DATA IN THIS EXERCISE ::

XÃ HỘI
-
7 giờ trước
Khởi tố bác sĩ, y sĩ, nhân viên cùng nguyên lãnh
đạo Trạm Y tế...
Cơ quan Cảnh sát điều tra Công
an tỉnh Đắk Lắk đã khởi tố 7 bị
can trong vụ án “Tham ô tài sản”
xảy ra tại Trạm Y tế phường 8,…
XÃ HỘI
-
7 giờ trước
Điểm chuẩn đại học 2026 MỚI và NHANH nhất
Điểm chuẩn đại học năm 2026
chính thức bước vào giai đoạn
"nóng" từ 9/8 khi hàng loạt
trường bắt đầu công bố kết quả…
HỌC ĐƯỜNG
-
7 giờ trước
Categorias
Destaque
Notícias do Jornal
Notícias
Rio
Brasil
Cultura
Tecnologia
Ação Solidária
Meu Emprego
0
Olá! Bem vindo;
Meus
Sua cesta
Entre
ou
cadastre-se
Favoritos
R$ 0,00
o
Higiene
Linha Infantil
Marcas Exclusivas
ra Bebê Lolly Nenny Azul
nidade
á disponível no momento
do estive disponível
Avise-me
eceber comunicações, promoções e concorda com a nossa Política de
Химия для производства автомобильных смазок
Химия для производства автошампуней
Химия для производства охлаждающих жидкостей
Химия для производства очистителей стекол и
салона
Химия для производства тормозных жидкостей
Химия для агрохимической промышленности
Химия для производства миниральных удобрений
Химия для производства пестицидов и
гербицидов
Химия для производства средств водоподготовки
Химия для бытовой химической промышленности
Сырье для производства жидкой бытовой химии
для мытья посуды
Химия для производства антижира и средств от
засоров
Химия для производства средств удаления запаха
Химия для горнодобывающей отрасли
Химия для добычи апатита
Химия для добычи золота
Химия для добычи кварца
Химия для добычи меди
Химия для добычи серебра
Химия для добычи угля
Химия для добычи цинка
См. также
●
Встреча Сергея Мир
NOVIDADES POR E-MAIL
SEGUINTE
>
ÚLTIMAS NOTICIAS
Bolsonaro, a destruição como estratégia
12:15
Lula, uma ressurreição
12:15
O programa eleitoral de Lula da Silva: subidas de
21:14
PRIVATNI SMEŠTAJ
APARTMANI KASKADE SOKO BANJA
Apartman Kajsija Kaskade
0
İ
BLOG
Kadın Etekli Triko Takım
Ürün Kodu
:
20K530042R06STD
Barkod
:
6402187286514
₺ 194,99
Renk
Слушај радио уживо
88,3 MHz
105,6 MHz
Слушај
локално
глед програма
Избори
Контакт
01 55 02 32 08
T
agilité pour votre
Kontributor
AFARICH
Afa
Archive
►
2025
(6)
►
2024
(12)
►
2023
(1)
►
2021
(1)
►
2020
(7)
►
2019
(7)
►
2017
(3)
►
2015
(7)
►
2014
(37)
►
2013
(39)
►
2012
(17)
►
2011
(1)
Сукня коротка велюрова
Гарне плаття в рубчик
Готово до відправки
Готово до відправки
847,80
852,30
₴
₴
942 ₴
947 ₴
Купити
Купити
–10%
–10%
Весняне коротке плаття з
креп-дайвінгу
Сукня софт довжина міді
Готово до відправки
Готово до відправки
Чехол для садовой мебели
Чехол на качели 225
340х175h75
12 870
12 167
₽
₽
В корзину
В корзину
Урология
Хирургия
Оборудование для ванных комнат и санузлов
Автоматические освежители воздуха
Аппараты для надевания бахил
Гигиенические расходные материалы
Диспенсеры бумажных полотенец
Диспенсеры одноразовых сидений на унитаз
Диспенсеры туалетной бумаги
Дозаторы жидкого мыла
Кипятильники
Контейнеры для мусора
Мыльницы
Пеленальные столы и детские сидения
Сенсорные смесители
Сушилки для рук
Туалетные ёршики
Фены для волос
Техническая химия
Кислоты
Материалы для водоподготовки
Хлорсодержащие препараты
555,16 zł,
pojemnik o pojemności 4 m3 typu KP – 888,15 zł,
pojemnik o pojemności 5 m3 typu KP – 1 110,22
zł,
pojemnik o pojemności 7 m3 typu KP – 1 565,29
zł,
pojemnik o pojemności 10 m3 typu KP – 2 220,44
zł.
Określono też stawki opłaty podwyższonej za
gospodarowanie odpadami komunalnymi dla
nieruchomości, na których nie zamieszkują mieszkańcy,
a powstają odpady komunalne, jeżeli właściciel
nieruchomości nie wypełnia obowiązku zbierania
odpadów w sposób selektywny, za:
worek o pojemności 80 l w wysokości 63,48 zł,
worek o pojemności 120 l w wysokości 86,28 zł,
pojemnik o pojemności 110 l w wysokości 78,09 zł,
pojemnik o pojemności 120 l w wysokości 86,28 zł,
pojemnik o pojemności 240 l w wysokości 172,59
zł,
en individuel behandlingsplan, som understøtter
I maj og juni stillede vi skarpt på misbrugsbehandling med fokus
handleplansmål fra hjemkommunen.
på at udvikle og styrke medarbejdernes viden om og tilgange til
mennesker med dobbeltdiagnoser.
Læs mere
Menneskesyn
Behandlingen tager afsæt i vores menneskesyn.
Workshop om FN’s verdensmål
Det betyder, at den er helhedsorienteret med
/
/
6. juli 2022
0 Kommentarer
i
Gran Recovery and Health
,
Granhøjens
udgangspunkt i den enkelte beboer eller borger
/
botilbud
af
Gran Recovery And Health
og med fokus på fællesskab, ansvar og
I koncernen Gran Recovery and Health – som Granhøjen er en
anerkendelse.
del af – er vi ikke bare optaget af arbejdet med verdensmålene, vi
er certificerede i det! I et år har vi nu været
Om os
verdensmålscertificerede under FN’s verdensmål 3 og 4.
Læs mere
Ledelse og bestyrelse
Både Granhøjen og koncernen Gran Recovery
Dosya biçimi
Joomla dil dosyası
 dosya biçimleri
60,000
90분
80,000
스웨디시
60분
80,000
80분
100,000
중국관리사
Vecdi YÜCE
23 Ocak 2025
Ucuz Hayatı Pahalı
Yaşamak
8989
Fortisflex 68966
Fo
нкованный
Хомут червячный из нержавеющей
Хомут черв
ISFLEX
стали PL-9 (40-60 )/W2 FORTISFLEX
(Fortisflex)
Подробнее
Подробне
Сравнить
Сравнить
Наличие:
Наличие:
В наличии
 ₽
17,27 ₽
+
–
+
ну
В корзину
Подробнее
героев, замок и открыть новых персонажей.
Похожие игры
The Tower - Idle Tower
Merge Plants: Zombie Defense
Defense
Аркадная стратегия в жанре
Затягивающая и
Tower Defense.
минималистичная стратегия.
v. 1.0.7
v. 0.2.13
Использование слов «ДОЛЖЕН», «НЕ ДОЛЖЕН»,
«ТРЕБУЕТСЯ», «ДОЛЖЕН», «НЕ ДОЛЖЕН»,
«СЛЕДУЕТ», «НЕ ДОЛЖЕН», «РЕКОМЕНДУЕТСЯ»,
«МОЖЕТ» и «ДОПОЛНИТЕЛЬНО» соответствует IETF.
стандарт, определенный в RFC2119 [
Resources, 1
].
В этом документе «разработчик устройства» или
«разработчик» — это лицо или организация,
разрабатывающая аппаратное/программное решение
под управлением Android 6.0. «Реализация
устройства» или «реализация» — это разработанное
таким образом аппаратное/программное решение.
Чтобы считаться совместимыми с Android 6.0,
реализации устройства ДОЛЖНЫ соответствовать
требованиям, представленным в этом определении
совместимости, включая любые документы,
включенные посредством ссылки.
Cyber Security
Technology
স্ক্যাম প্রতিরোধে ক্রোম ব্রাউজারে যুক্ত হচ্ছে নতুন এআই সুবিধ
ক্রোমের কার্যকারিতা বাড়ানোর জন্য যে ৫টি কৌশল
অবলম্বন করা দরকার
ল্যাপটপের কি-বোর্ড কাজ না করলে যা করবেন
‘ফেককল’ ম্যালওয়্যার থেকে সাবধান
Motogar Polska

ABOUT THIS TASK :: Convert every line from the beginning of the items through the line that contains "khi hàng loạt", inclusive, into a numbered list, leaving out any blank lines.

SOLUTION TO THE PROBLEM ::
1. XÃ HỘI
2. -
3. 7 giờ trước
4. Khởi tố bác sĩ, y sĩ, nhân viên cùng nguyên lãnh
5. đạo Trạm Y tế...
6. Cơ quan Cảnh sát điều tra Công
7. an tỉnh Đắk Lắk đã khởi tố 7 bị
8. can trong vụ án “Tham ô tài sản”
9. xảy ra tại Trạm Y tế phường 8,…
10. XÃ HỘI
11. -
12. 7 giờ trước
13. Điểm chuẩn đại học 2026 MỚI và NHANH nhất
14. Điểm chuẩn đại học năm 2026
15. chính thức bước vào giai đoạn
16. "nóng" từ 9/8 khi hàng loạt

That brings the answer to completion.